The 8-oxodG levels were increased in bus drivers (n = 50) compared to controls (n = 50) in a Czech cross-sectional study. Neither personal nor stationary air concentrations of PAHs, B(a)P or VOC correlated with the 8-oxodG levels. Instead, the 8-oxodG levels correlated with PM2.5 and PM10 concentrations [74]. Increased levels of 8-oxo-dG and DNA strand breaks compared to the control group were observed in coke oven (n = 37), refractory (n = 96), graphite electrode (n = 26), and converter workers (n = 12) as compared to a control group consisting of construction workers (n = 48) in a German cross-sectional study [47]. The highest levels of DNA damage were observed for the graphite-electrode production workers. DNA damage levels were not associated with PAHs exposure measured as air PAHs concentrations or urinary PAHs metabolite levels [47].
Furthermore, increased levels of 8-oxo-dGua adducts and DNA strand breaks were found in bitumen-exposed construction workers (both pre- and post-shift). The level of 8-oxo-Gua was increased post- compared to pre-shift, whereas the level of DNA strand breaks was decreased post- compared to pre-shift. No difference between the levels of (+)-anti-BPDE-DNA adducts in exposed and control samples was observed. No association between exposure to PAHs (measured as urinary metabolites of PAHs or air concentration of PAH) and DNA damage in blood cells was found [52]. Moreover, increased levels of 8-OHdG in second-hand tobacco smoke-exposed workers from Portuguese restaurants were observed compared to non-exposed workers, regardless of smoking status [79]. Proteomics analysis showed nine differentially expressed proteins in plasma of second-hand tobacco smoke-exposed non-smokers. Among these, two acute phase proteins inter-α-trypsin inhibitor heavy chain 4 (ITIH4) and ceruloplasmin (CP) were the most differentially expressed proteins [79]. Genotoxicity effect biomarkers were also used and no clear association between occupational exposure to second-hand smoke and the induction of genotoxicity was observed, although the leukocytes from non-smoking second-hand tobacco smoke-exposed individuals displayed lower DNA damage levels in response to an ex vivo challenge, in comparison to those from non-exposed workers, suggesting a possible adaptive response [82].
The biomarkers of genotoxicity used in the selected studies are on the list of identified effect biomarkers for BaP identified by IARC [33]. In addition to DNA damage (measured by the comet assay) and 8-oxo-deoxyguanosine formation, IARC also lists chromosomal aberrations and sister chromatid exchange as biomarkers of genotoxicity.
Four out of the described studies, indicated increased ROS production and genotoxicity, in workers exposed to PAHs compared to controls, but did not find a correlation between PAHs exposure and genotoxicity [47,52,74,79].

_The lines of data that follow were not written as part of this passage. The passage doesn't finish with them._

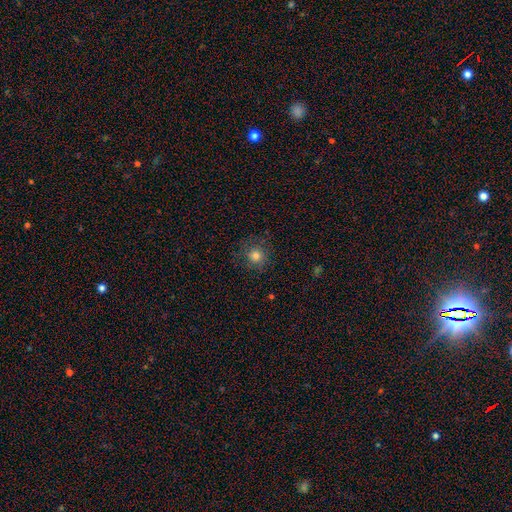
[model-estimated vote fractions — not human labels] Smooth or featured: smooth — 79% (star or artifact — 12%)
How rounded: round — 92% (in between — 7%)
Merging: none — 81% (minor disturbance — 13%)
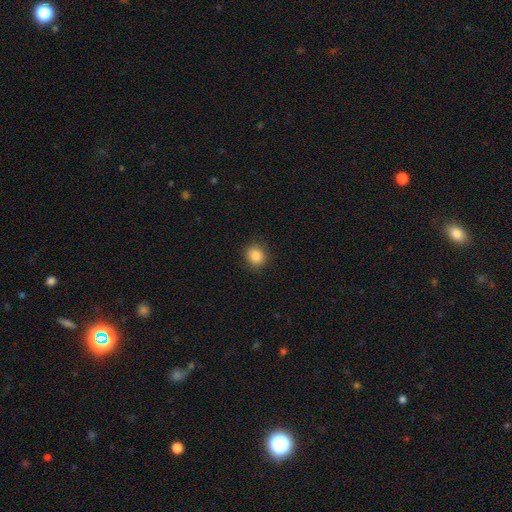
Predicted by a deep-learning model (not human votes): Smooth or featured: smooth — 86% (star or artifact — 10%)
How rounded: round — 76% (in between — 23%)
Merging: none — 89% (minor disturbance — 8%)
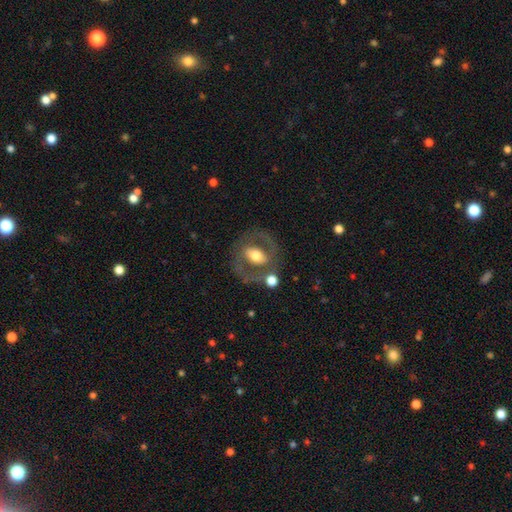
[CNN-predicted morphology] smooth_or_featured: featured or disk (p=0.65) [alt: smooth p=0.28]
disk_edge_on: no (p=0.94) [alt: yes p=0.06]
bar: no (p=0.38) [alt: weak p=0.32]
has_spiral_arms: yes (p=0.52) [alt: no p=0.48]
bulge_size: moderate (p=0.65) [alt: large p=0.22]
merging: none (p=0.68) [alt: minor disturbance p=0.14]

Six studies also included biomarkers of cardiovascular effects (Table 6), three of them analyzing different acute-phase proteins (SAA, CRP, ITIH4, and CP) and/or inflammatory markers (Il-6, IL-8, V-CAM, and I-CAM) without noticing significant increases in the exposed population [6,69,79]. One study found that 1-OH-PYR was negatively associated with systolic and diastolic BP [73], while another study found decreased microvascular function and altered heart rate variability indicating an imbalance in the autonomic activation of the heart [69].

4. Discussion

4.1. Strengths and Limitations of the Strategies Used for HBM of PAHs

Choosing the most appropriate biomarkers to realistically describe the exposure to PAH mixture in each occupational setting is of most importance since health effects depend not only on the PAHs levels but also on the mixture composition. However, this will also require the development of risk assessment models for the interpretation of the impact of varying compositions on the risks of PAH mixtures since the current dose responses for PAH mixtures are based on BaP as an indicator of exposure.

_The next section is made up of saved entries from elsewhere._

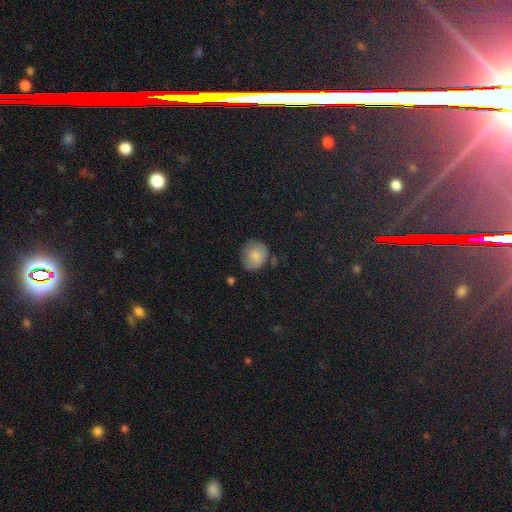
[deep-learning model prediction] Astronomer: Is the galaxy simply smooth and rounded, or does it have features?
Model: smooth — 79%.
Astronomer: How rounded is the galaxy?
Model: round — 66%.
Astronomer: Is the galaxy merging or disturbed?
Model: none — 62%.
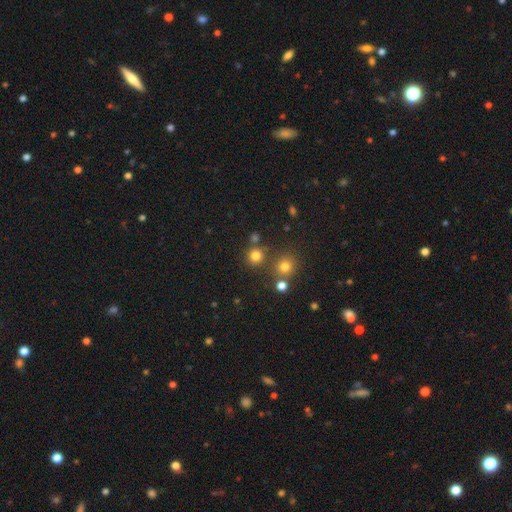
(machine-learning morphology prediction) A smooth galaxy with no disk features (77%) that is round (90%). Merging: none (75%).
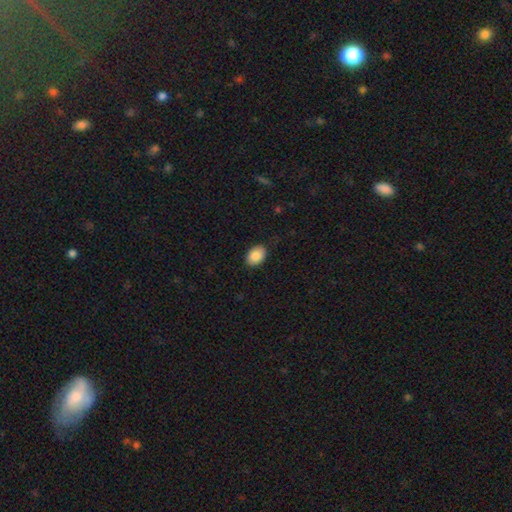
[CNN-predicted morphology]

This literature review revealed that most of the selected studies use BaP as a marker for general airborne PAH exposure, justified mainly for practical reasons [28]. However, for some occupational settings, BaP may not be the appropriate indicator of exposure to these compounds. In addition, there are occupational scenarios where airborne PAH exposure is dominated by PAHs of lower ring number, such as naphthalene, anthracene, and phenanthrene [83]. It would therefore be preferable to monitor a broad spectrum of PAH components or at least total PAH exposure, as the relative abundance of other PAHs with adverse effects on human health may vary depending on the occupational setting. When the content of the PAH mixture is unknown, exposure to the 16 priority PAHs should be assessed.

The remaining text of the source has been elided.